> **EXERCISE**: Every record below must be returned word for word, with the pictures left out.

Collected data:
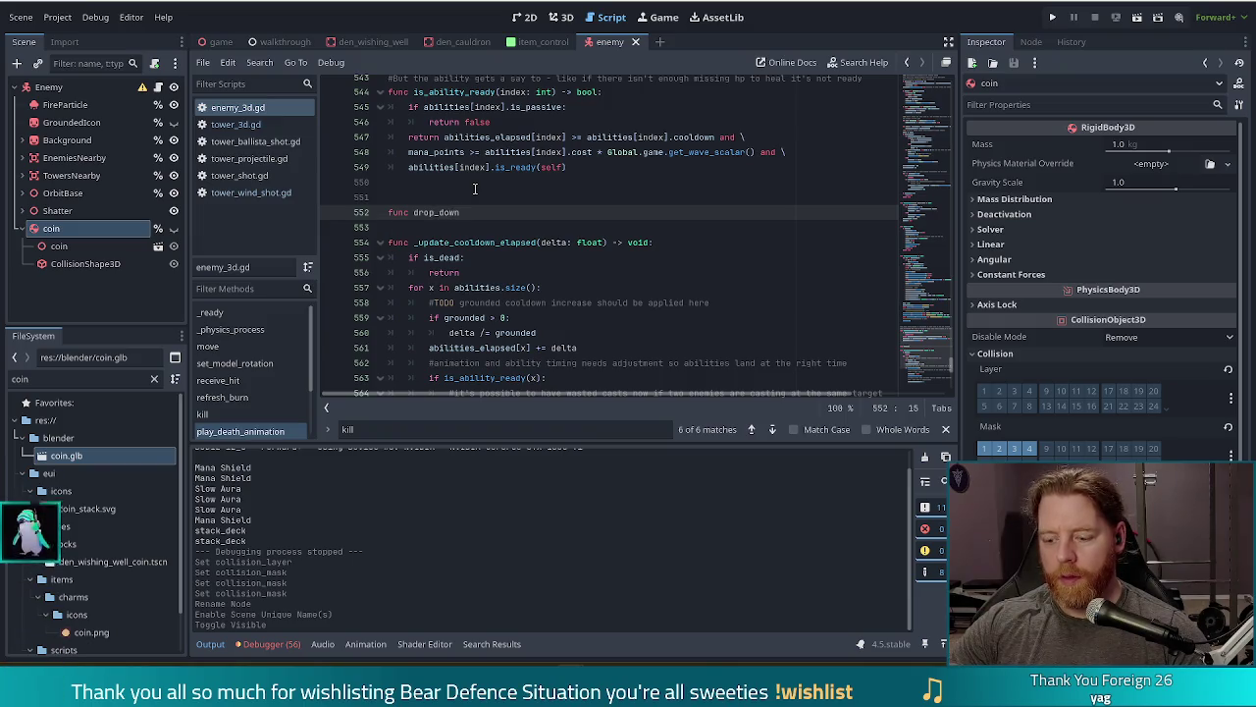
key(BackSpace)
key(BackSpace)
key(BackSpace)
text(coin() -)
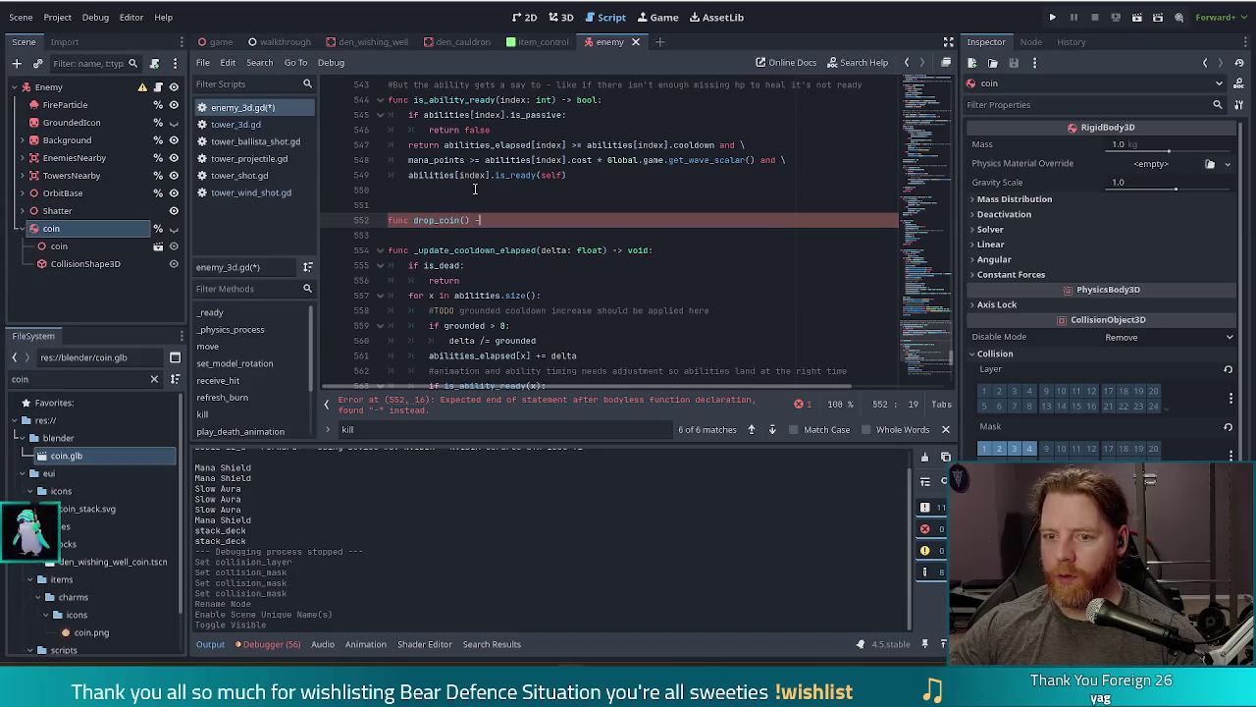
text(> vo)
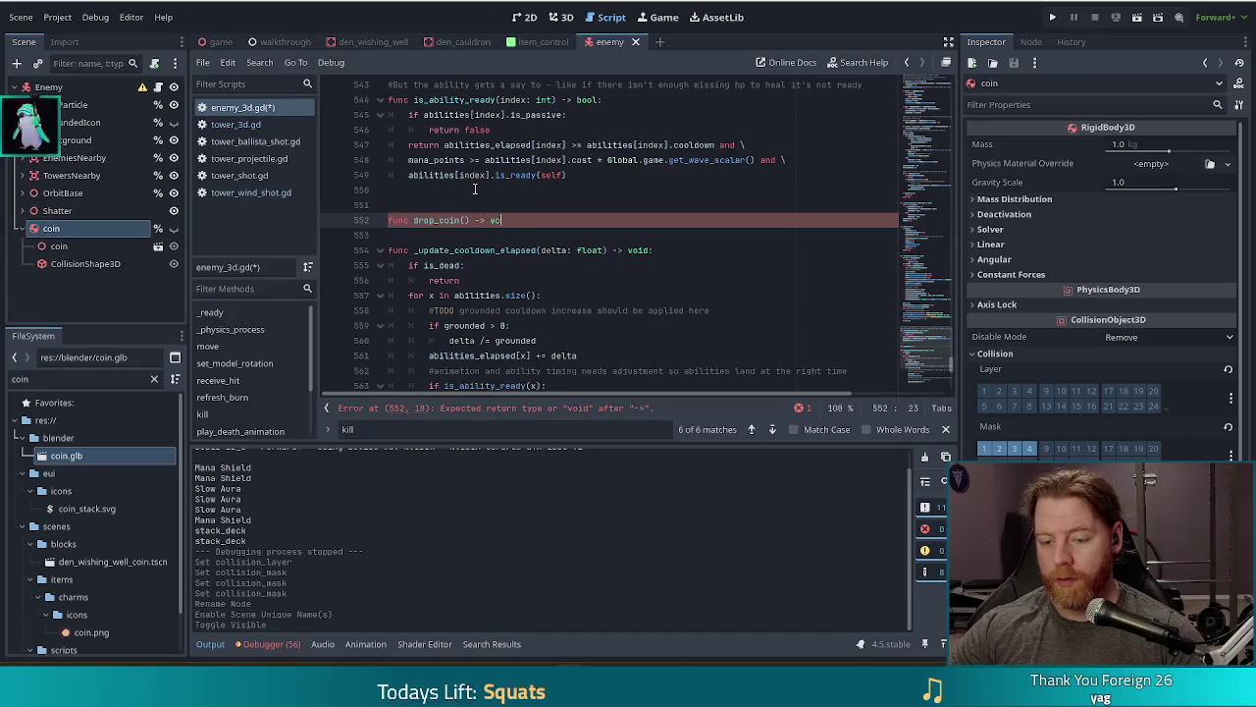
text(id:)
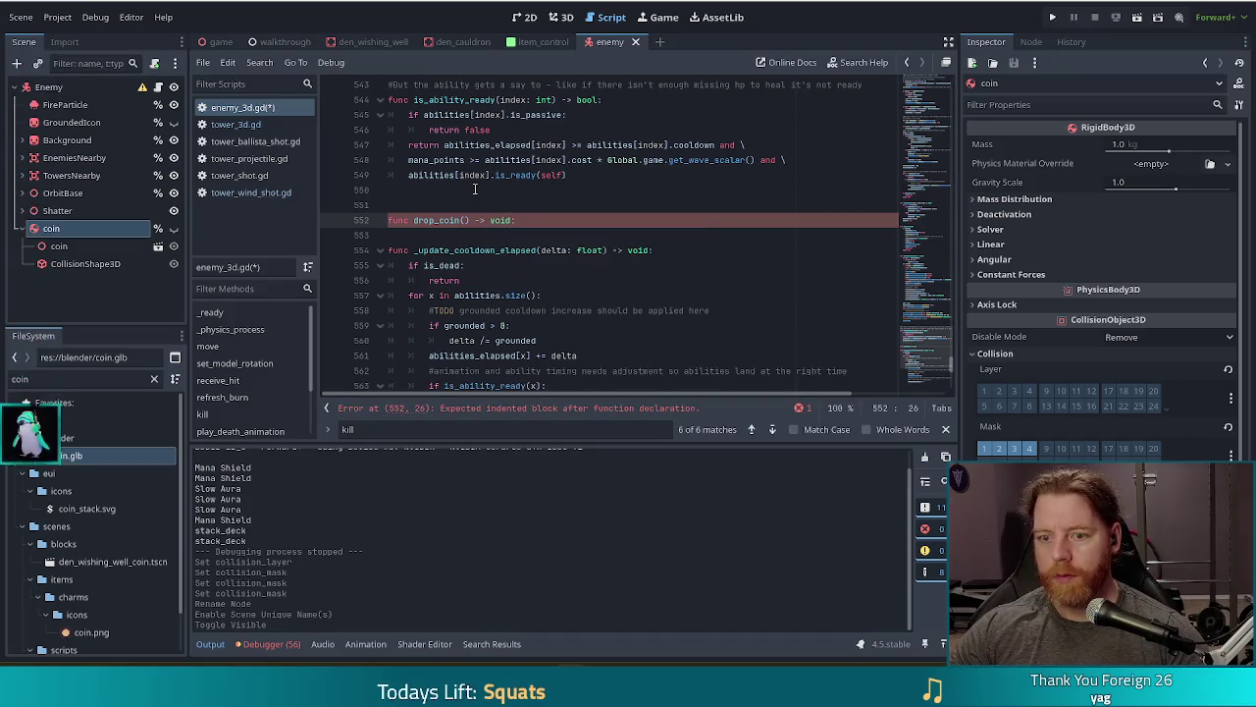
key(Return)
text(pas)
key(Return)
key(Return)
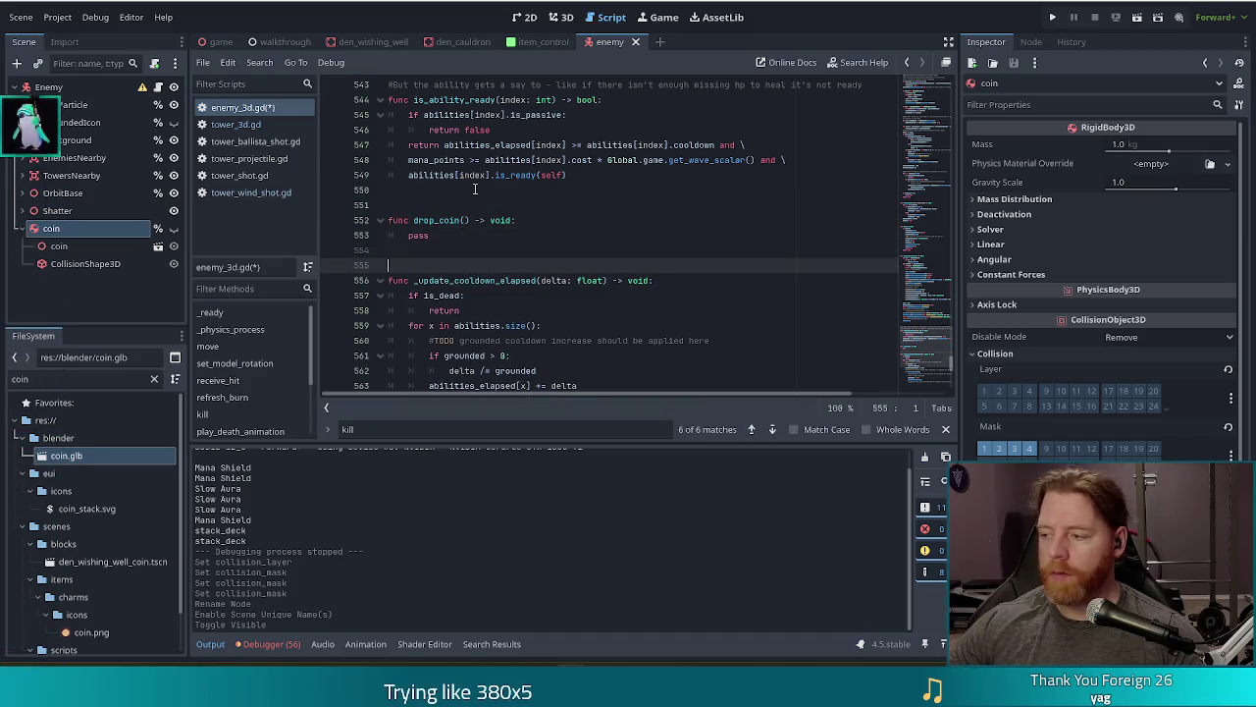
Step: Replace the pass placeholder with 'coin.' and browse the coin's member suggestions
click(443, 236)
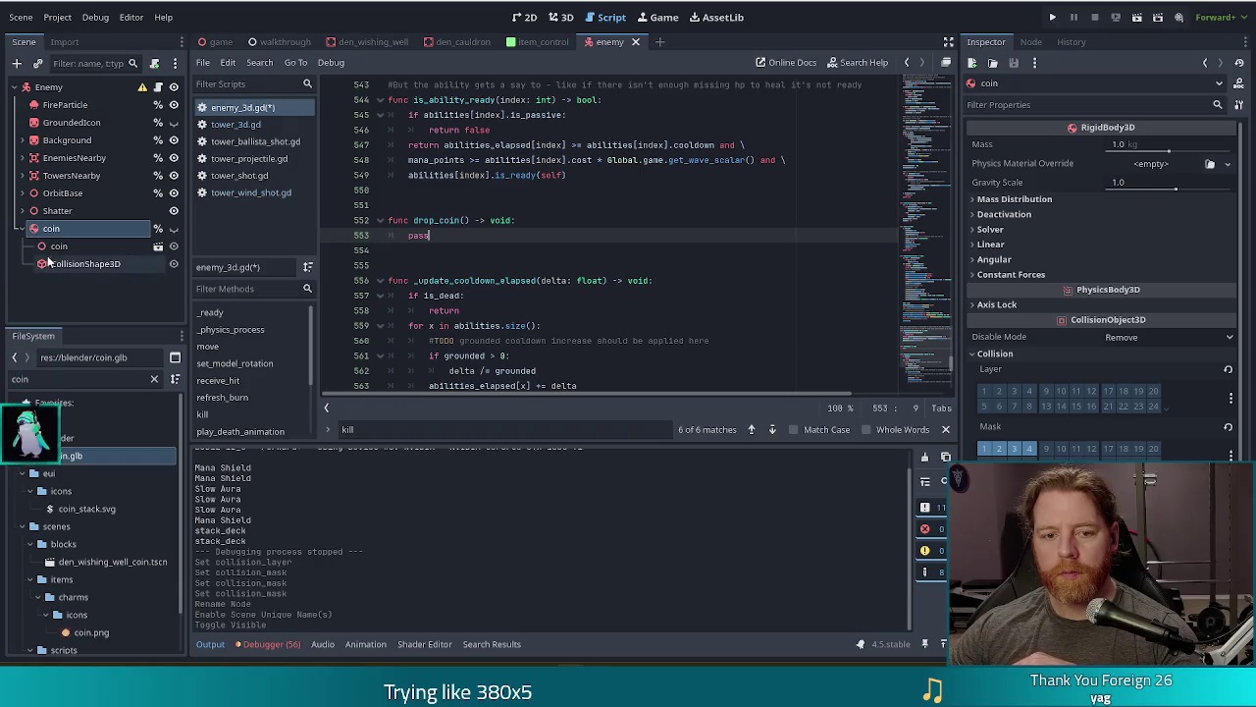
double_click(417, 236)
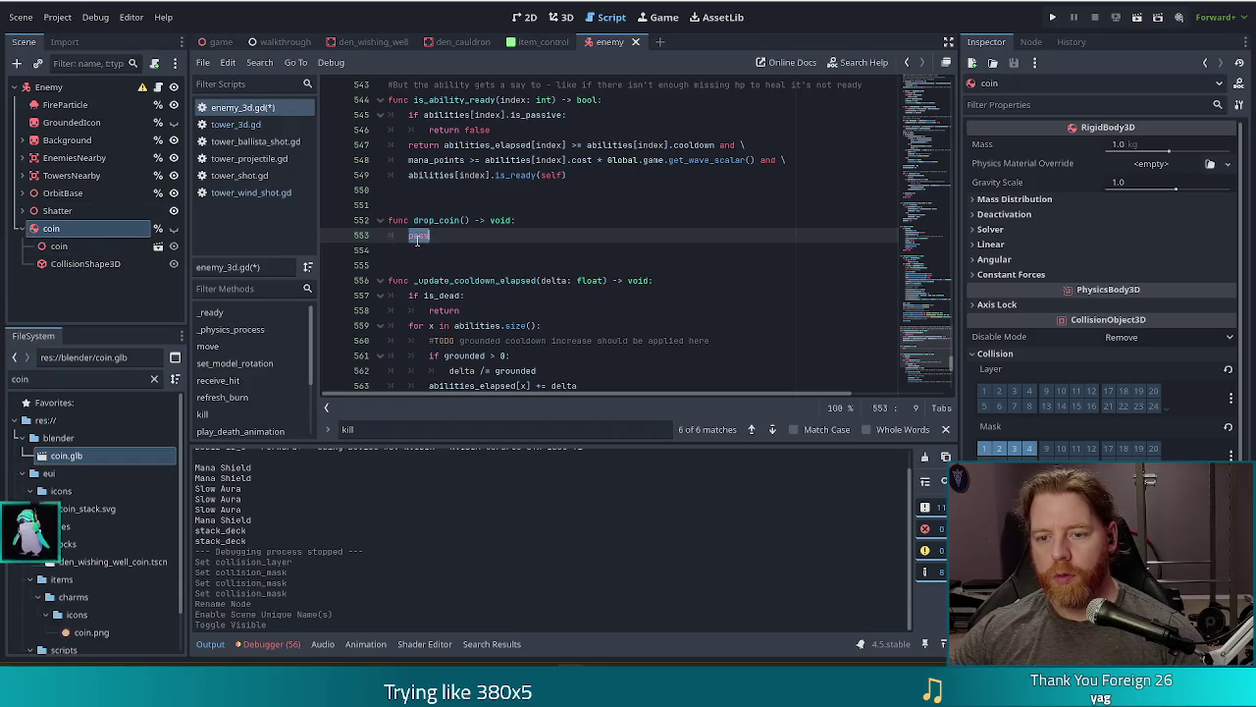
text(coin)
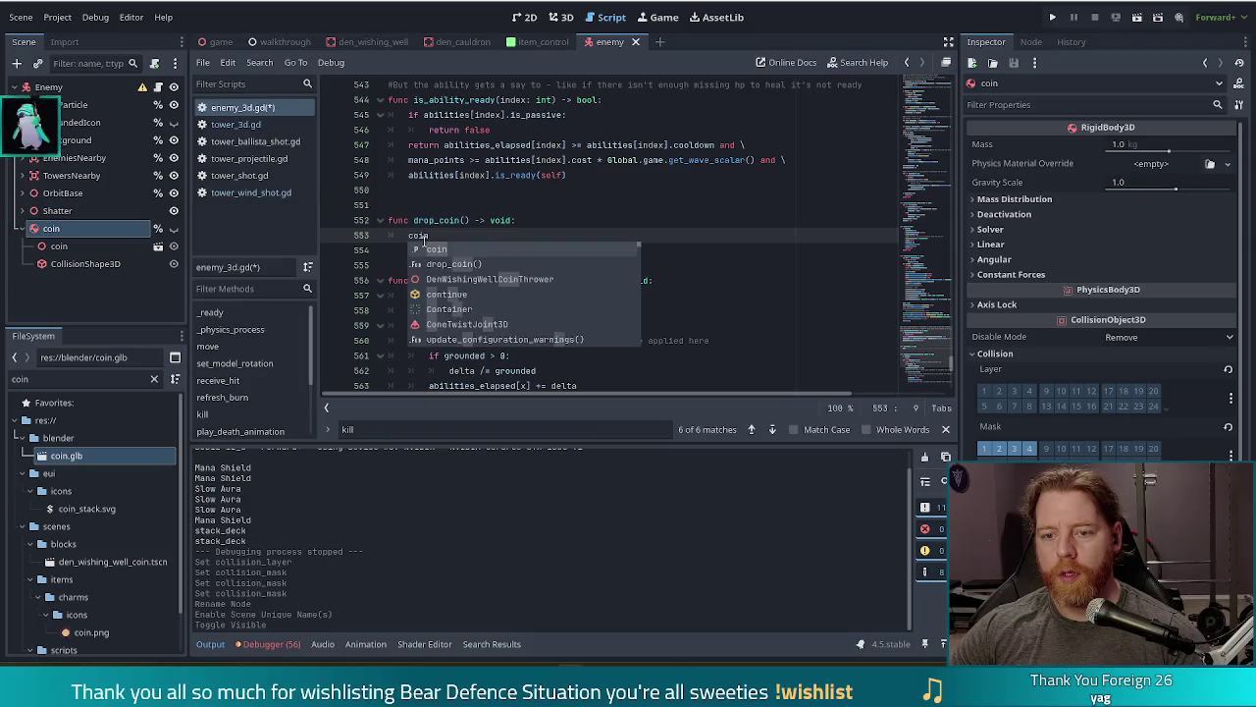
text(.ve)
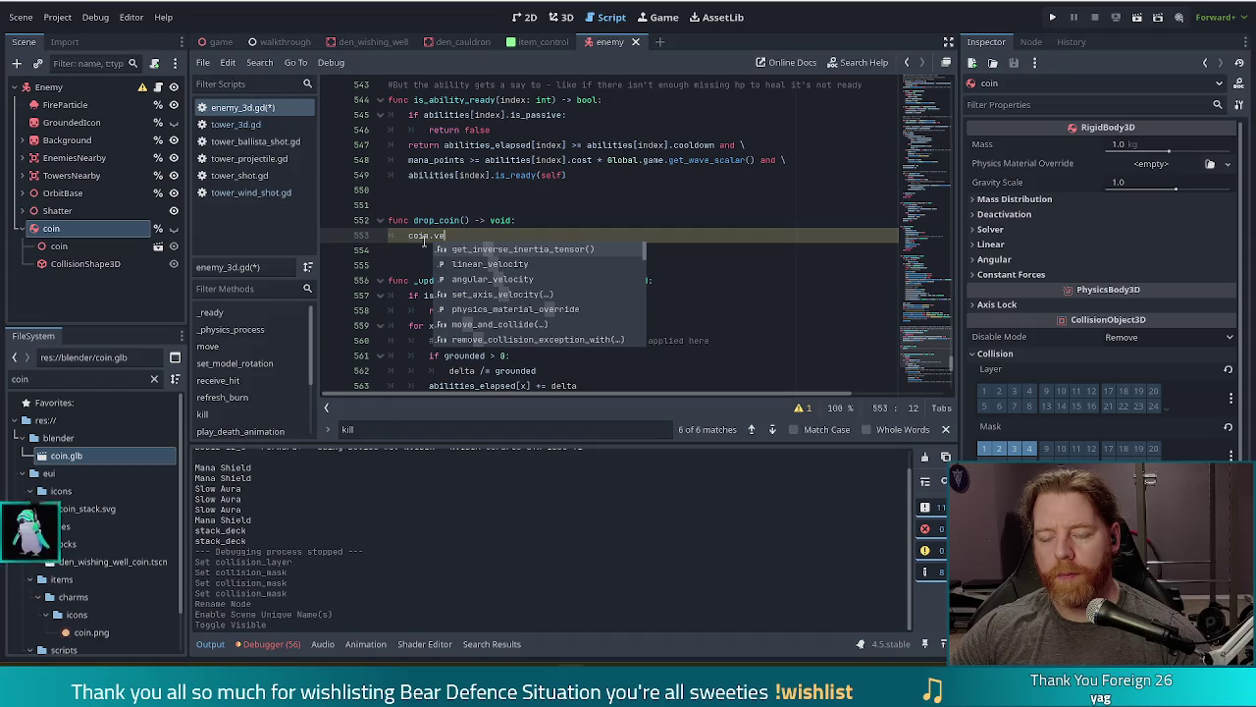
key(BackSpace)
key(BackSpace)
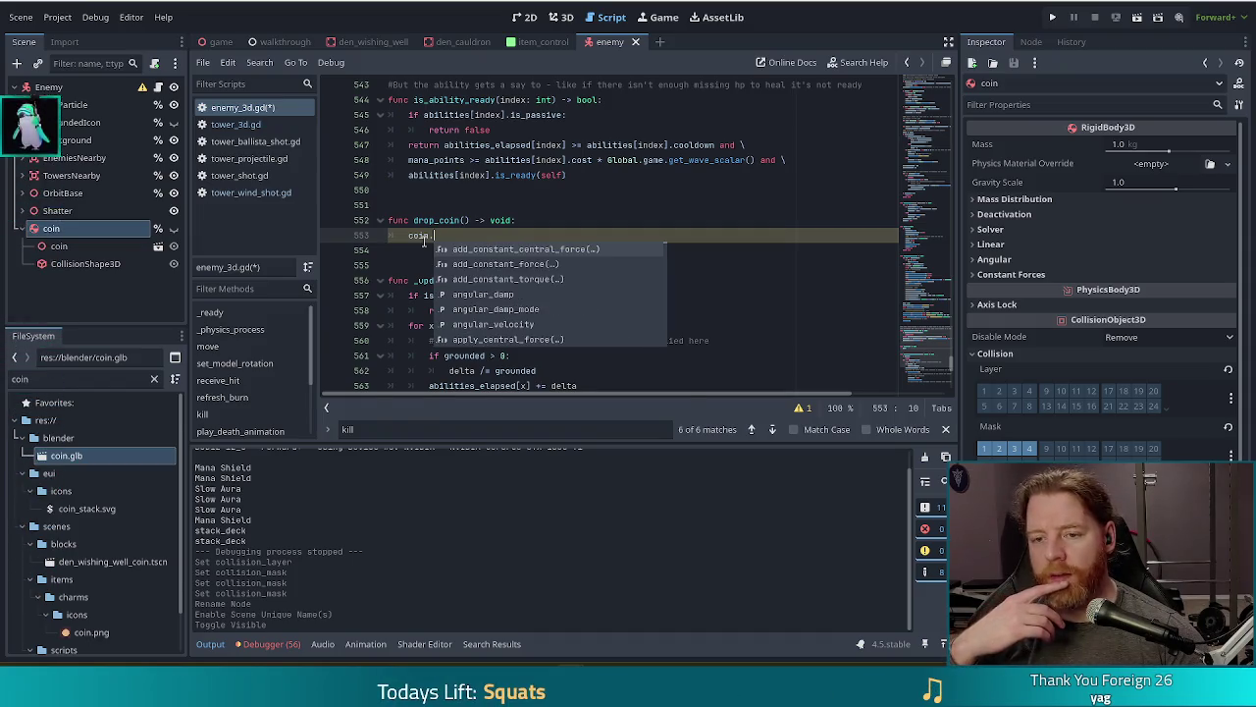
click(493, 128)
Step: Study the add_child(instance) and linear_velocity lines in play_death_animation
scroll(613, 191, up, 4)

> **TASK RESULT**:
key(BackSpace)
key(BackSpace)
key(BackSpace)
text(coin() -)
text(> vo)
text(id:)
key(Return)
text(pas)
key(Return)
key(Return)
Step: Replace the pass placeholder with 'coin.' and browse the coin's member suggestions
click(443, 236)
double_click(417, 236)
text(coin)
text(.ve)
key(BackSpace)
key(BackSpace)
click(493, 128)
Step: Study the add_child(instance) and linear_velocity lines in play_death_animation
scroll(613, 191, up, 4)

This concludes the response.